*** Opening Data provided ***

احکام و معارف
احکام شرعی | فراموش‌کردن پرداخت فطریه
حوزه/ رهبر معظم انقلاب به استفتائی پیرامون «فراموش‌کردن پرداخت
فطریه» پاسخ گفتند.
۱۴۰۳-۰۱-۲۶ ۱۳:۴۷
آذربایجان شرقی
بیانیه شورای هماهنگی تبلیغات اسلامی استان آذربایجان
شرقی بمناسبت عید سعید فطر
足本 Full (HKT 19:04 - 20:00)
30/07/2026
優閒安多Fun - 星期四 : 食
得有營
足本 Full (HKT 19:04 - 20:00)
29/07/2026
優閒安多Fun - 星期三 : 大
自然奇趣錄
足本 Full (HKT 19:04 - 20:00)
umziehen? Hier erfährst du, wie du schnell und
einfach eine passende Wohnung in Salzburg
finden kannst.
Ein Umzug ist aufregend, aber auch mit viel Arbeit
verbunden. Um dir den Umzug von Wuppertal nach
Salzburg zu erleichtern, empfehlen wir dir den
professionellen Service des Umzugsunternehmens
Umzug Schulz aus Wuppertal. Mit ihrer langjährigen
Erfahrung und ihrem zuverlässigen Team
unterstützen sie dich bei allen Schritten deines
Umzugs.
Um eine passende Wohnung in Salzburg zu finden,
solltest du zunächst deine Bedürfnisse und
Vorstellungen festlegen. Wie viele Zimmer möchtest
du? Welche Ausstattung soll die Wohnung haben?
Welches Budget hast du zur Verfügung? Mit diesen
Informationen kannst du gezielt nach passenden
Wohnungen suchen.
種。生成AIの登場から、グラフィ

*** Closing Data provided ***

**Job:** Write out the records again from the start through the line containing "umziehen? Hier erfährst", including that line. Switch every "Full" to "Complete" and keep everything else unchanged.

**Completed task:**
احکام و معارف
احکام شرعی | فراموش‌کردن پرداخت فطریه
حوزه/ رهبر معظم انقلاب به استفتائی پیرامون «فراموش‌کردن پرداخت
فطریه» پاسخ گفتند.
۱۴۰۳-۰۱-۲۶ ۱۳:۴۷
آذربایجان شرقی
بیانیه شورای هماهنگی تبلیغات اسلامی استان آذربایجان
شرقی بمناسبت عید سعید فطر
足本 Complete (HKT 19:04 - 20:00)
30/07/2026
優閒安多Fun - 星期四 : 食
得有營
足本 Complete (HKT 19:04 - 20:00)
29/07/2026
優閒安多Fun - 星期三 : 大
自然奇趣錄
足本 Complete (HKT 19:04 - 20:00)
umziehen? Hier erfährst du, wie du schnell und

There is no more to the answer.